Pummm explotó un balinazo en la ventana, que de no tener rejas hubiese quedado sin uno de los últimos vidrios sanos. Desde la canchita los muchachos que no dejan de jugar bajo la escasa luz de los reflectores, dijeron presente en el curso. Todos se asustaron al principio, pero luego cada uno se burló de susto ajeno. Era el quiebre justo para que Julián retome su clase y salga del dilema.
Esperó a que se terminen de reír y prosiguió -Bien, ahora sí, abran la carpeta y fíjense la teoría de los actos de habla.

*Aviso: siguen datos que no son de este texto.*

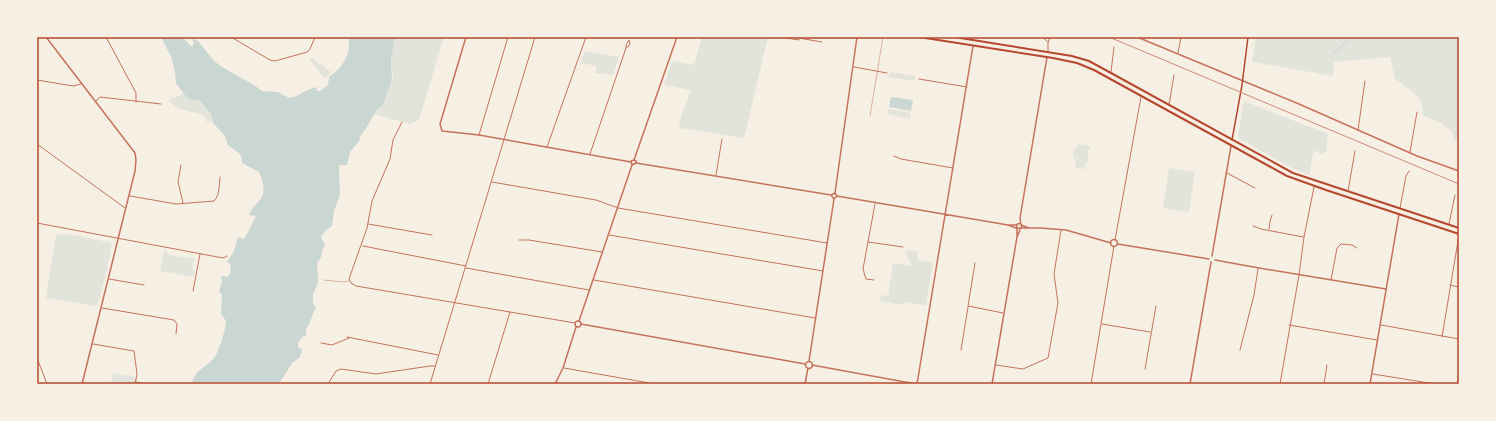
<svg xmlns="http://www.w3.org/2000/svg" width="1496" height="421" viewBox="0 0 1496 421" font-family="'Titillium Web',sans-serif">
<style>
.green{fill:#e2e4dc}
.water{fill:#c9d6d2}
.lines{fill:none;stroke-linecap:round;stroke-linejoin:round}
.stream{stroke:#c9d6d2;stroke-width:1}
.service{stroke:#c5725c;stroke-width:0.5}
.minor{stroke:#c5725c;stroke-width:1}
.tertiary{stroke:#c5725c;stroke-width:1.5}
.secondary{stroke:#b5482f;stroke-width:1.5}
.primary{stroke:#b5482f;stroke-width:2}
.rail{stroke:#cf8b77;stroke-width:1}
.neatline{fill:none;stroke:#b5482f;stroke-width:1.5}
</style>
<rect width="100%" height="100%" fill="#f6efe4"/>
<path class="green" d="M395 37H444L419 120 410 124 374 114 377 108 383 105 393 77 391 60Z
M702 37H768L744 138 679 128 681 117 691 90 664 85 672 61 694 65Z
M1256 37H1459V141L1454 140 1452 131 1441 123 1422 115C1426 97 1408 89 1395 79L1390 57 1334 62 1333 76 1252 62Z
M585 51 619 57 613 75 595 73 597 66 580 63Z
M312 58 331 72 325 79 309 59Z
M891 72 915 76V81L887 77Z
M184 94C190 102 194 98 201 102 207 105 212 114 212 121L207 122 203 115 177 108 168 100Z
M1244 101 1328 134 1326 152 1320 154 1314 150 1309 175 1292 168 1238 138V135Z
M888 109 911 113 910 119 887 114Z
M1078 144 1090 146V149H1088V163H1085V169L1075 168 1076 159 1073 158 1074 148H1077Z
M1169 168 1195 172 1189 212 1163 208Z
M59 234 75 235 112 243 106 274 97 306 46 298 56 236Z
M164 250H166L169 255 197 259 194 260 192 270 195 271 194 277 160 271Z
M908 250 918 252 917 260 933 263 926 306 904 302 902 305 880 301 881 295 888 296 893 263 912 266 905 252Z
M113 373 136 377 135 384H111Z"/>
<path class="water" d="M161 37H182L192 47 194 43 192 38 199 42 214 61 222 67 254 85 262 91 278 92 289 98C299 97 306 89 316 87L317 91H320L328 85 329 77C339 70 348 60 349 47 349 44 349 40 349 37H395L391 60 392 79 383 105 377 109 365 130 361 135 359 141 350 152 347 165H340L339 166 340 195 334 211 332 226 325 231 321 237 325 246 322 250 321 257 317 263 318 283 313 294V304L316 307C312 314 311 323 306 329V336L302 337 298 343V347L302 350 300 357 292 363 279 384H192C194 370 206 368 214 358 219 351 226 329 226 321L221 314 222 295 219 291 222 282 221 277 222 276 228 277 230 273 231 265 227 262 234 251 238 237 243 239 245 238 256 216 249 215C252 208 256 205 260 200 267 192 262 179 259 172L242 163 241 155 228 145 225 136 213 123 211 114 204 105 200 101 188 99 176 83 175 72 172 59Z
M891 97 913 100 911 111 889 107Z"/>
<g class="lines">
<path class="stream" d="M1333 54 1351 37"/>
<path class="service" d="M870 116 883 37
M324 280 342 282 349 281"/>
<path class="minor" d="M106 37 136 93V102
M231 37 270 60 275 61 307 52 310 49 315 37
M780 37 799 40V38L822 42
M1042 37 1048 42
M1048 52V43L1050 37
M1178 53 1181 37
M854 67 887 73
M1111 72 1114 47
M919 79 967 87
M37 80 73 86 81 84
M95 102 100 97 161 104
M1169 105 1174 75
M402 122 393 140 390 159 372 201 367 228 349 279 351 283 356 286 575 323
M1358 130 1365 81
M479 135 508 37
M37 144 125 208
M547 147 586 37
M1410 152 1417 112
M590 154 626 48V45L629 40 630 43 629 46 626 48
M894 156 901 159 953 168
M181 165 178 182 183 203
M1227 173 1255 188
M716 175 722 139
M492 182 596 200 618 208 827 243
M1348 191 1355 151
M130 196 176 204 214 201C220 195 219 185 220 177
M1400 208 1406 176 1409 171
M37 223 223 258 227 256
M368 224 432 235
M1449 224 1455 195
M1253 226 1261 229 1303 237
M1269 229 1270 221 1272 215
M609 235 823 271
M519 240H529L602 252
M1115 240 1141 97
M868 242 903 247
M363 246 466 266
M975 263 968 306 1003 313
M466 268 589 290
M109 279 144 285
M594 280 815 318
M874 280 866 279 863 269 875 204
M1331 280 1337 248 1341 244 1352 245 1357 248
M1450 285 1459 287
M193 291 200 254
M102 308 174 320 177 324 176 334
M1102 324 1150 332
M1289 325 1377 340
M1381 325 1459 339
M347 337 438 355
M1442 337 1459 235
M321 343 332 345 349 338
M93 344 134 351 137 374 135 384
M961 350 968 307
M1240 350 1254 295 1258 269
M37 358 47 384
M996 365 1023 369 1048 358 1058 303 1054 274 1061 230
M564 368 655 384
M1145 369 1156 306
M1373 374 1435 384
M136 382 148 384
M328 384 336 371 341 369 376 374 430 366H435
M430 384 535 37
M488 384 510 312
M1091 384 1114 246
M1280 384 1299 275 1304 237 1314 187
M1324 384 1327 365
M1457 384 1459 371"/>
<path class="tertiary" d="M46 37 135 153 136 160 135 171 82 384
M466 37 440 124 442 131 479 135 631 162
M1137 37 1299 104 1417 156 1459 171
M634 160 636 161V163L632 165 631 161 634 160 677 37
M636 163 831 195
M835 193 857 37
M837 196 1008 225 1016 228
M1016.5 226a2.5 2.5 0 1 1 5 0a2.5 2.5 0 1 1-5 0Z
M1008 225H1016
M1021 225 1020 218 1047 57
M1021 225 1029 228
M1020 228H1041L1066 230 1111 243
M1017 237 1020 230
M1110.5 243a3.5 3.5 0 1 1 7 0a3.5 3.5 0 1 1-7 0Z
M1118 244 1209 259
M1212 256 1231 146
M1215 260 1259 268 1386 289
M575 324a3 3 0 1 1 6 0a3 3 0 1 1-6 0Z
M579 321 632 165
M581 324 805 364
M809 361 834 199 831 195 835 193 837 196 834 199
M805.5 365a3.5 3.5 0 1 1 7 0a3.5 3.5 0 1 1-7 0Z
M812 365 916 384
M555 384 563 368 576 327
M805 384 808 368
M917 384 973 46
M992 384 1017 237V229
M1190 384 1211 262
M1370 384 1399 214"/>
<path class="secondary" d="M1232 140 1242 85 1248 37"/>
<path class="primary" d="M919 37 1053 58 1077 63 1094 70 1287 176 1326 190 1459 234
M954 37 1072 56 1089 61 1111 73 1293 173 1459 228"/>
<path class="rail" d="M1109 37 1459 184"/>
</g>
<rect width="1496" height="421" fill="none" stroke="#f6efe4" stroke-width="76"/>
<rect x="38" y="38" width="1420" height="345" class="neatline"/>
</svg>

-Profesor dice la directora que a las ocho van a fumigar el colegio porque está lleno de murciégalos- Anunció la portera con su cabecita de tortuga saliendo entre las puertas.
-Gracias por la metáfora Dionisia, pero se dice murciélagos y no murciégalos. Y hay que golpear la puerta antes de irrumpir en el curso- se habrá sorprendido al no saber de dónde le salía el malo, pero en verdad parecía al borde del desquicio. Todos rieron y él sacó del bolsillo su teléfono celular, miró la hora, le habrá marcado 19:45 más o menos. Se secó el sudor de la frente y miró a cada uno de los siete alumnos. Quedó fija su mirada en Héctor que parecía absorto en la escritura, él era el único que escribía mientras los otros exponían sus casos. Ahí sospechó Julián que Héctor estuvo tomando notas del debate. Suspiró y acercándose al alumno dijo -Bien, mañana vamos a hablar de la teoría de los actos de habla y el jueves rendimos sí o sí. Pero ahora antes de que fumiguen vamos a leer este cuento de Héctor- terminó de decir eso y me está tironeando las hojas.